Aim of the task :: Reproduce this listing from its first line through the line with "troskę o pacjentów", inclusive, leaving out all that follows.

Data extracts ::
□ □ □
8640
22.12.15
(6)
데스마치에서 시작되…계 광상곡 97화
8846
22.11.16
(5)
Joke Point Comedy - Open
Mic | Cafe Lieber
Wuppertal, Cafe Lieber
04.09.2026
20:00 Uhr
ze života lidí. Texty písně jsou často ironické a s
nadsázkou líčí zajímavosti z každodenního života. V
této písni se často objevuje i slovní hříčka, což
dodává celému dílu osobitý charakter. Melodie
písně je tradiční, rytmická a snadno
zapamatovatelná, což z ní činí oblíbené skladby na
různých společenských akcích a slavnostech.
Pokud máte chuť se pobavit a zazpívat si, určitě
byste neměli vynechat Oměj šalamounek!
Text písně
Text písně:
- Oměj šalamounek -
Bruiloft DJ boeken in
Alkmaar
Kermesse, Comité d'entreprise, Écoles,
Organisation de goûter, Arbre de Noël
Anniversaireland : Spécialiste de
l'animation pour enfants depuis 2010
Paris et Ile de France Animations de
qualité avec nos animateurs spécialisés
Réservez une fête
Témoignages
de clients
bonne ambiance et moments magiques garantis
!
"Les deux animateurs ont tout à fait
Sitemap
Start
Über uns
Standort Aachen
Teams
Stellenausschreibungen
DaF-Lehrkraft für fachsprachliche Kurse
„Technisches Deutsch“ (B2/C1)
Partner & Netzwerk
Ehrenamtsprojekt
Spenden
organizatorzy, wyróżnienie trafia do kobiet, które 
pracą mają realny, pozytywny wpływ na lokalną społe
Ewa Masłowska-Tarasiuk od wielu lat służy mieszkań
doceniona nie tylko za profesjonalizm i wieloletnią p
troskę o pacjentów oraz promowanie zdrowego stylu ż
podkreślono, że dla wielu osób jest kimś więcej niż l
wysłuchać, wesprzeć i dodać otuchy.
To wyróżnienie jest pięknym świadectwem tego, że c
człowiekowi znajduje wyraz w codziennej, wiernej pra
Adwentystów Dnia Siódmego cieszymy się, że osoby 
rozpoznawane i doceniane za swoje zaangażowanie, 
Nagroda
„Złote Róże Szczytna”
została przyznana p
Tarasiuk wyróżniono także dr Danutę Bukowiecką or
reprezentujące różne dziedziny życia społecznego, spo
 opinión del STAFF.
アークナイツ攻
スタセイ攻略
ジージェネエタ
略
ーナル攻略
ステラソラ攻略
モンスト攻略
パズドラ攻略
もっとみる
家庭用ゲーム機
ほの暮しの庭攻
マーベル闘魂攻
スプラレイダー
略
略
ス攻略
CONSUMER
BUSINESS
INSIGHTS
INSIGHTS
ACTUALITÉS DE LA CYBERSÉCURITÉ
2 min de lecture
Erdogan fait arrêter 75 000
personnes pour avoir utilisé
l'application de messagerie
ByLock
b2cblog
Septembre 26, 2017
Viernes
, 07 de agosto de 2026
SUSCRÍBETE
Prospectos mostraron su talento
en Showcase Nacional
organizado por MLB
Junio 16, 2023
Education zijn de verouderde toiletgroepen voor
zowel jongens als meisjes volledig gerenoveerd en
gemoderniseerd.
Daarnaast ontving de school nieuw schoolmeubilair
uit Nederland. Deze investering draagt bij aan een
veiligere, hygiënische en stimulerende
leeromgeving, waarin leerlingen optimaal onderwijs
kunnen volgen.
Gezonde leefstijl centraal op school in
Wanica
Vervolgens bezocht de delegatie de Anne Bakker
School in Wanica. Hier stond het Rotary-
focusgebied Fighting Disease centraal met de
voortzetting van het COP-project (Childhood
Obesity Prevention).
□ □ □
Answer area ::
8640
22.12.15
(6)
데스마치에서 시작되…계 광상곡 97화
8846
22.11.16
(5)
Joke Point Comedy - Open
Mic | Cafe Lieber
Wuppertal, Cafe Lieber
04.09.2026
20:00 Uhr
ze života lidí. Texty písně jsou často ironické a s
nadsázkou líčí zajímavosti z každodenního života. V
této písni se často objevuje i slovní hříčka, což
dodává celému dílu osobitý charakter. Melodie
písně je tradiční, rytmická a snadno
zapamatovatelná, což z ní činí oblíbené skladby na
různých společenských akcích a slavnostech.
Pokud máte chuť se pobavit a zazpívat si, určitě
byste neměli vynechat Oměj šalamounek!
Text písně
Text písně:
- Oměj šalamounek -
Bruiloft DJ boeken in
Alkmaar
Kermesse, Comité d'entreprise, Écoles,
Organisation de goûter, Arbre de Noël
Anniversaireland : Spécialiste de
l'animation pour enfants depuis 2010
Paris et Ile de France Animations de
qualité avec nos animateurs spécialisés
Réservez une fête
Témoignages
de clients
bonne ambiance et moments magiques garantis
!
"Les deux animateurs ont tout à fait
Sitemap
Start
Über uns
Standort Aachen
Teams
Stellenausschreibungen
DaF-Lehrkraft für fachsprachliche Kurse
„Technisches Deutsch“ (B2/C1)
Partner & Netzwerk
Ehrenamtsprojekt
Spenden
organizatorzy, wyróżnienie trafia do kobiet, które 
pracą mają realny, pozytywny wpływ na lokalną społe
Ewa Masłowska-Tarasiuk od wielu lat służy mieszkań
doceniona nie tylko za profesjonalizm i wieloletnią p
troskę o pacjentów oraz promowanie zdrowego stylu ż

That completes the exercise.